* **Activity**:
Update the listing from its first line through the line containing "വലിയ പ്രശ്നങ്ങളൊന്നും ഇല്ലാതെ സുഗമമായി", replacing "വാർത്താ സമ്മേളനത്തിൽ" with "പത്രസമ്മേളനത്തിൽ" and leaving everything else unchanged.

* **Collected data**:
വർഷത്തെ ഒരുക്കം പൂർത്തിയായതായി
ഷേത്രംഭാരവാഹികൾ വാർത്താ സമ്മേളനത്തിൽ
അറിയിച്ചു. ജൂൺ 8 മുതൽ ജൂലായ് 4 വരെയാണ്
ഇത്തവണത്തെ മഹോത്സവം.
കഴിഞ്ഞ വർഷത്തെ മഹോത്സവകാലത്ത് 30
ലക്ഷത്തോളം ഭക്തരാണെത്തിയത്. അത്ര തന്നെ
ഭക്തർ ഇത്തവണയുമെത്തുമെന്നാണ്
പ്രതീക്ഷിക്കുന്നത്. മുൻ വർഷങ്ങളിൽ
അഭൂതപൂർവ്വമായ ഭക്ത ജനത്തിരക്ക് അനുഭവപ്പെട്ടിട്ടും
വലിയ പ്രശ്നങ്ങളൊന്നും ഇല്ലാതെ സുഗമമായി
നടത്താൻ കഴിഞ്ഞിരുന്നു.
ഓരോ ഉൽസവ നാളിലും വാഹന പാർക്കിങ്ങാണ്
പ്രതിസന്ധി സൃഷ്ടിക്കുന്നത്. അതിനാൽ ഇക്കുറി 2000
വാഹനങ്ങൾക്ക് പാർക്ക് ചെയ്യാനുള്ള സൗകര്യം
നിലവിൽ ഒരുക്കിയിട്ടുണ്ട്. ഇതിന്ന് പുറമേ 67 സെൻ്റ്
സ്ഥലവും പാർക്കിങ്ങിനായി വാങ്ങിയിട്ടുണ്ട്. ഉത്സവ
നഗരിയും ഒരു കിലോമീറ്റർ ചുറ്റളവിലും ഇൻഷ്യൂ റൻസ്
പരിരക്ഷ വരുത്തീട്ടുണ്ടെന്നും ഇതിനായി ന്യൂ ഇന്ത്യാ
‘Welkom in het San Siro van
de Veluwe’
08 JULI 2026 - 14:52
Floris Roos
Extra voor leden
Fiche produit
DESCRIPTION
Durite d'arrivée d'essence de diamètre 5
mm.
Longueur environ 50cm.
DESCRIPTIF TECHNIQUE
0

* **Output of the task**:
വർഷത്തെ ഒരുക്കം പൂർത്തിയായതായി
ഷേത്രംഭാരവാഹികൾ പത്രസമ്മേളനത്തിൽ
അറിയിച്ചു. ജൂൺ 8 മുതൽ ജൂലായ് 4 വരെയാണ്
ഇത്തവണത്തെ മഹോത്സവം.
കഴിഞ്ഞ വർഷത്തെ മഹോത്സവകാലത്ത് 30
ലക്ഷത്തോളം ഭക്തരാണെത്തിയത്. അത്ര തന്നെ
ഭക്തർ ഇത്തവണയുമെത്തുമെന്നാണ്
പ്രതീക്ഷിക്കുന്നത്. മുൻ വർഷങ്ങളിൽ
അഭൂതപൂർവ്വമായ ഭക്ത ജനത്തിരക്ക് അനുഭവപ്പെട്ടിട്ടും
വലിയ പ്രശ്നങ്ങളൊന്നും ഇല്ലാതെ സുഗമമായി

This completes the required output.